それは、ラファエラとピエルルイジも同じだった。
「……」
「駆け落ちは、考えてなかったな」
「そうですね。……あの子息が、本当にお姉様のことを想っていたのがわかって安堵してます」
ステファニアみたいな子息だったのかと思っていたが、そうではなかったことがわかったのと無事だったことや色んなびっくりが詰まっていて、ラファエラは茫然自失になっていた。
そして、留学しに行くと言って別れた日のことをようやく思い出したのだ。
(あれは、こういうことだったんだわ)
すっかり忘れていた。
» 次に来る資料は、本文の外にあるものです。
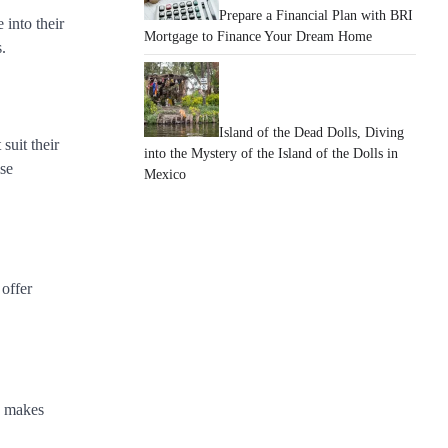
Prepare a Financial Plan with BRI
 into their
Mortgage to Finance Your Dream Home
.
Island of the Dead Dolls, Diving
suit their
into the Mystery of the Island of the Dolls in
ise
Mexico
 offer
on makes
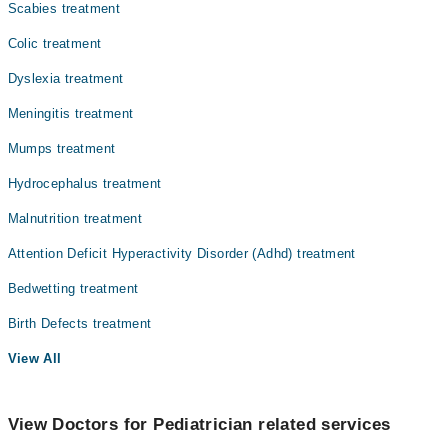
Scabies treatment
Colic treatment
Dyslexia treatment
Meningitis treatment
Mumps treatment
Hydrocephalus treatment
Malnutrition treatment
Attention Deficit Hyperactivity Disorder (Adhd) treatment
Bedwetting treatment
Birth Defects treatment
View All
View Doctors for Pediatrician related services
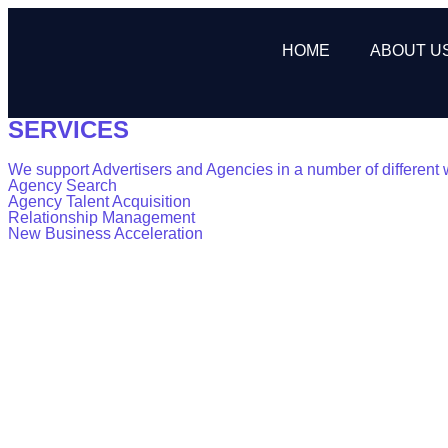
HOME
ABOUT U
SERVICES
We support Advertisers and Agencies in a number of different 
Agency Search
Agency Talent Acquisition
Relationship Management
New Business Acceleration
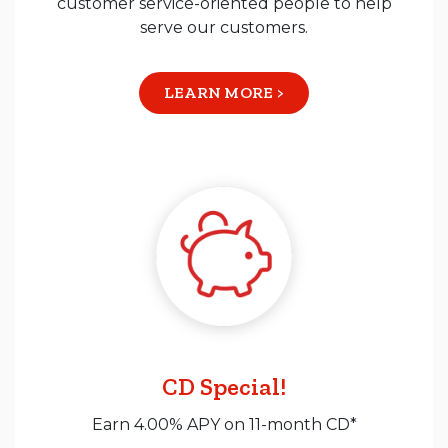
customer service-oriented people to help
serve our customers.
LEARN MORE >
CD Special!
Earn 4.00% APY on 11-month CD*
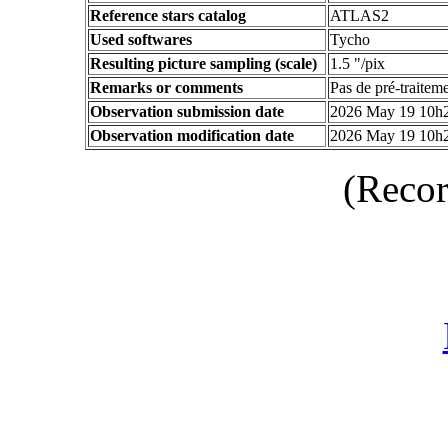
Reference stars catalog
ATLAS2
Used softwares
Tycho
Resulting picture sampling (scale)
1.5 "/pix
Remarks or comments
Pas de pré-traitem
Observation submission date
2026 May 19 10h
Observation modification date
2026 May 19 10h
(Recor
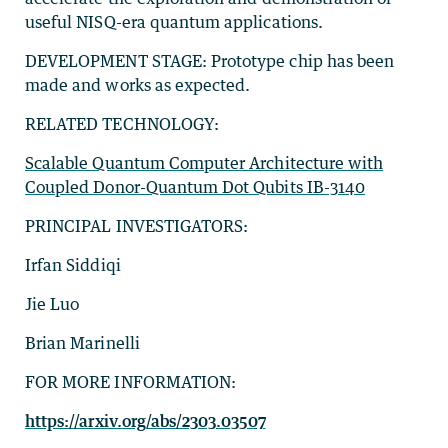
useful NISQ-era quantum applications.
DEVELOPMENT STAGE: Prototype chip has been
made and works as expected.
RELATED TECHNOLOGY:
Scalable Quantum Computer Architecture with
Coupled Donor-Quantum Dot Qubits IB-3140
PRINCIPAL INVESTIGATORS:
Irfan Siddiqi
Jie Luo
Brian Marinelli
FOR MORE INFORMATION:
https://arxiv.org/abs/2303.03507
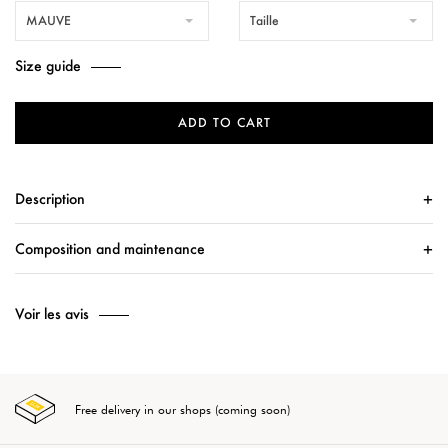
MAUVE
Taille
Size guide
ADD TO CART
Description
Composition and maintenance
Voir les avis
Free delivery in our shops (coming soon)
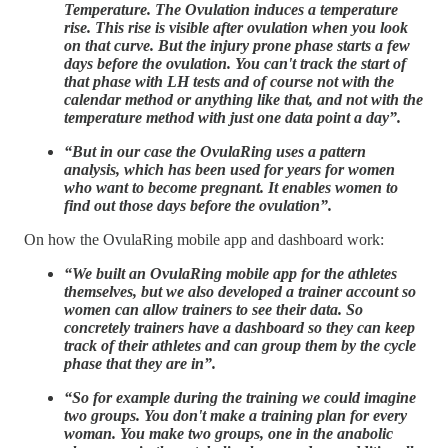
Temperature. The Ovulation induces a temperature
rise. This rise is visible after ovulation when you look
on that curve. But the injury prone phase starts a few
days before the ovulation. You can't track the start of
that phase with LH tests and of course not with the
calendar method or anything like that, and not with the
temperature method with just one data point a day”.
“But in our case the OvulaRing uses a pattern
analysis, which has been used for years for women
who want to become pregnant. It enables women to
find out those days before the ovulation”.
On how the OvulaRing mobile app and dashboard work:
“We built an OvulaRing mobile app for the athletes
themselves, but we also developed a trainer account so
women can allow trainers to see their data. So
concretely trainers have a dashboard so they can keep
track of their athletes and can group them by the cycle
phase that they are in”.
“So for example during the training we could imagine
two groups. You don't make a training plan for every
woman. You make two groups, one in the anabolic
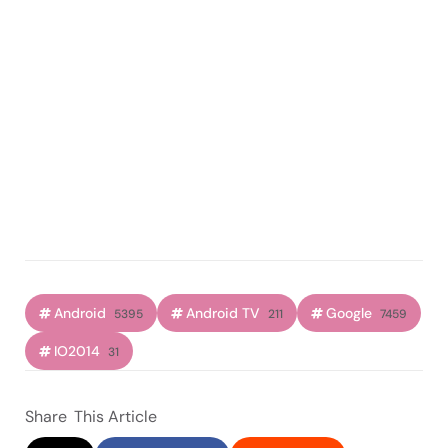
Android
Android TV
Google
5395
211
7459
IO2014
31
Share
This Article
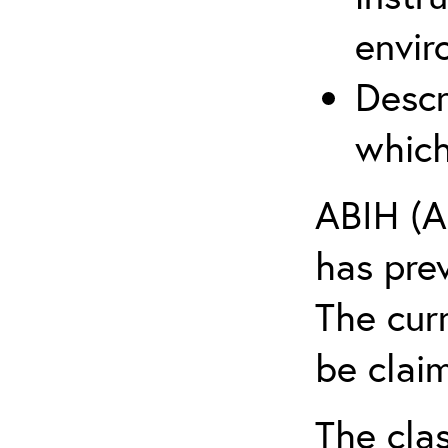
envir
Descr
which
ABIH (A
has pre
The cur
be claim
The clas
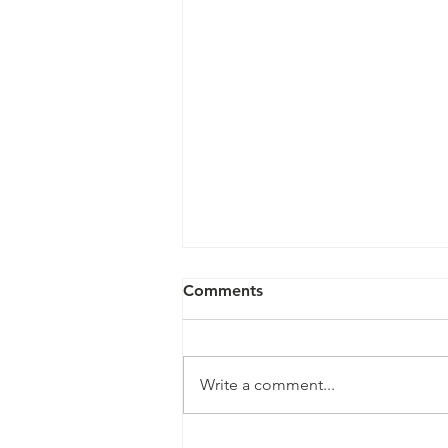
Comments
Write a comment...
New Mexico's Five-Layer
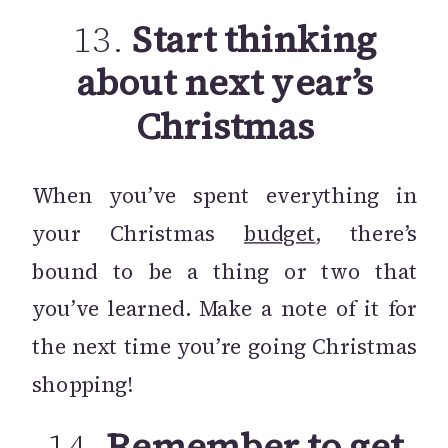
13.
Start thinking
about next year’s
Christmas
When you’ve spent everything in
your Christmas
budget
, there’s
bound to be a thing or two that
you’ve learned. Make a note of it for
the next time you’re going Christmas
shopping!
14.
Remember to get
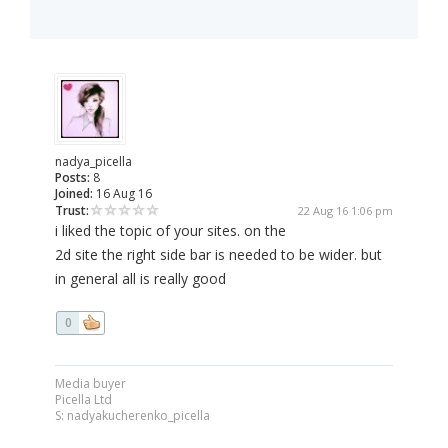
nadya_picella
Posts:
8
Joined:
16 Aug 16
Trust:
22 Aug 16 1:06 pm
i liked the topic of your sites. on the
2d site the right side bar is needed to be wider. but
in general all is really good
0
Media buyer
Picella Ltd
S: nadyakucherenko_picella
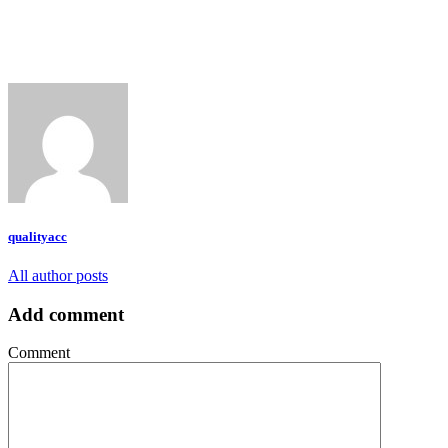
qualityacc
All author posts
Add comment
Comment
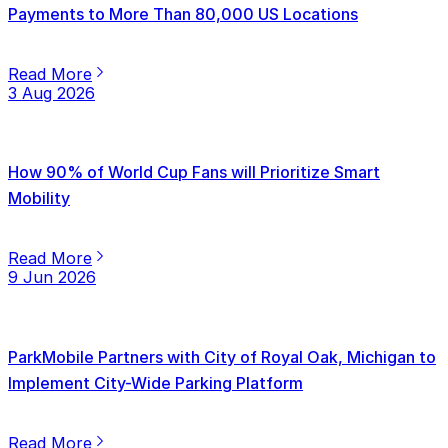
Payments to More Than 80,000 US Locations
Read More
3 Aug 2026
How 90% of World Cup Fans will Prioritize Smart
Mobility
Read More
9 Jun 2026
ParkMobile Partners with City of Royal Oak, Michigan to
Implement City-Wide Parking Platform
Read More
ジョルヴァンナは、ラファエラならそれでわかってくれると思っていたのかもしれないが、まさかすっかりわすれているとは思っていなかったのだろう。
だが、あの日見ていたはずの両親も綺麗さっぱりわすれているようなので、そのことを誰かに話すことはなかった。
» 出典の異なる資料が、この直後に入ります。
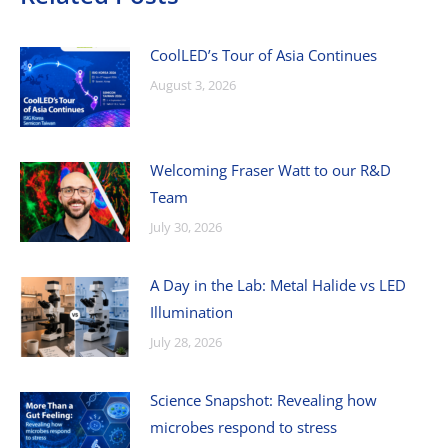
CoolLED’s Tour of Asia Continues
August 3, 2026
Welcoming Fraser Watt to our R&D
Team
July 30, 2026
A Day in the Lab: Metal Halide vs LED
Illumination
July 28, 2026
Science Snapshot: Revealing how
microbes respond to stress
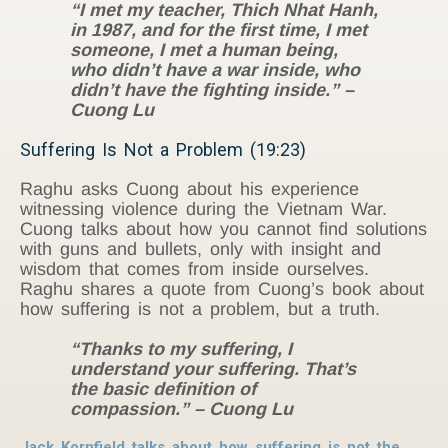
“I met my teacher, Thich Nhat Hanh,
in 1987, and for the first time, I met
someone, I met a human being,
who didn’t have a war inside, who
didn’t have the fighting inside.” –
Cuong Lu
Suffering Is Not a Problem (19:23)
Raghu asks Cuong about his experience
witnessing violence during the Vietnam War.
Cuong talks about how you cannot find solutions
with guns and bullets, only with insight and
wisdom that comes from inside ourselves.
Raghu shares a quote from Cuong’s book about
how suffering is not a problem, but a truth.
“Thanks to my suffering, I
understand your suffering. That’s
the basic definition of
compassion.” – Cuong Lu
Jack Kornfield talks about how suffering is not the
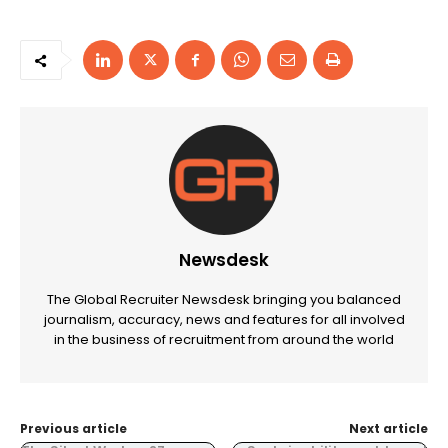
Newsdesk
The Global Recruiter Newsdesk bringing you balanced
journalism, accuracy, news and features for all involved
in the business of recruitment from around the world
Previous article
Next article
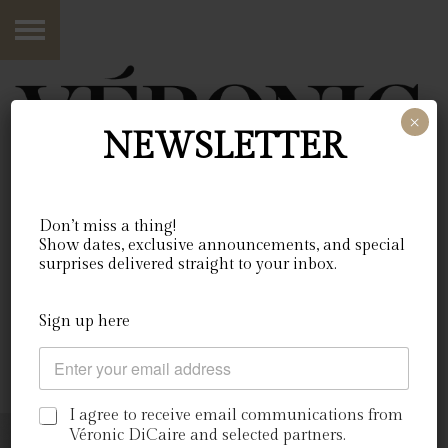
×
NEWSLETTER
Don’t miss a thing!
Show dates, exclusive announcements, and special
03•09•2026
surprises delivered straight to your inbox.
Québec, Canada
c
Sign up here
o
C
c
billets
o
h
u
e
r
C
r
I agree to receive email communications from
r
a
c
Véronic DiCaire and selected partners.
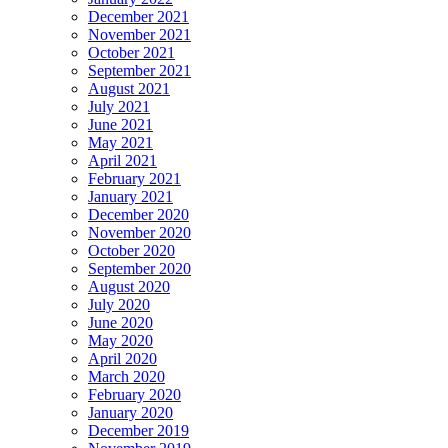
December 2021
November 2021
October 2021
September 2021
August 2021
July 2021
June 2021
May 2021
April 2021
February 2021
January 2021
December 2020
November 2020
October 2020
September 2020
August 2020
July 2020
June 2020
May 2020
April 2020
March 2020
February 2020
January 2020
December 2019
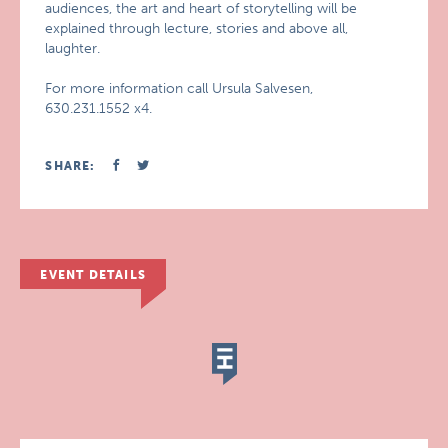
audiences, the art and heart of storytelling will be
explained through lecture, stories and above all,
laughter.
For more information call Ursula Salvesen,
630.231.1552 x4.
SHARE:
EVENT DETAILS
駆け落ちの話をラファエラは、王太子にした。友達にもしたかったが、ジョルヴァンナが選んだ子息の両親が金づるになると思って探しているらしく、見つかったら大変だとあったので、大勢に知られると調べられて見つかるかもしれないからとふせることにした。
「そうか。ジョルヴァンナ嬢は、元気にしていたか」
「はい、物凄く元気で、幸せにしているようです」
「それは、よかったな」
王太子は、ラファエラが嬉しそうにしているだけで笑顔になるような人なのだ。この日、何かあったのか不機嫌そうにしていたが、ラファエラが話したいことがあると言うので付き合ってくれているうちに笑顔になっていた。
(こういう方なのよね)
嬉しそうにしているのにラファエラは……。
「ありがとうございます」
「ん? 何の礼だ?」
「お姉様が、連絡して来たのが、私が殿下と婚約したと聞いたからなんです」
「ふむ。なら、しつこく求婚してよかったということだな」
「それと殿下。婚約したのを広めてくれましたよね?」
「ん? ラファエラにベタ惚れして、やっと手にしたと惚気ただけだが?」
「……」
王太子は、ケロッとそんなことを言った。どこまで本気なのかと考えかけたがやめた。
とりあえず、どこまで本気なのかはわからないが、王太子のやることなすことでラファエラは幸せになっていく一方となり、そのたび姉から手紙が来て喜ぶことになった。
こうして、ラファエラは王太子に頭が上がらないままとなったが、そんなこと微塵も感じさせない王太子によって幸せいっぱいの人生を送ることができたのだった。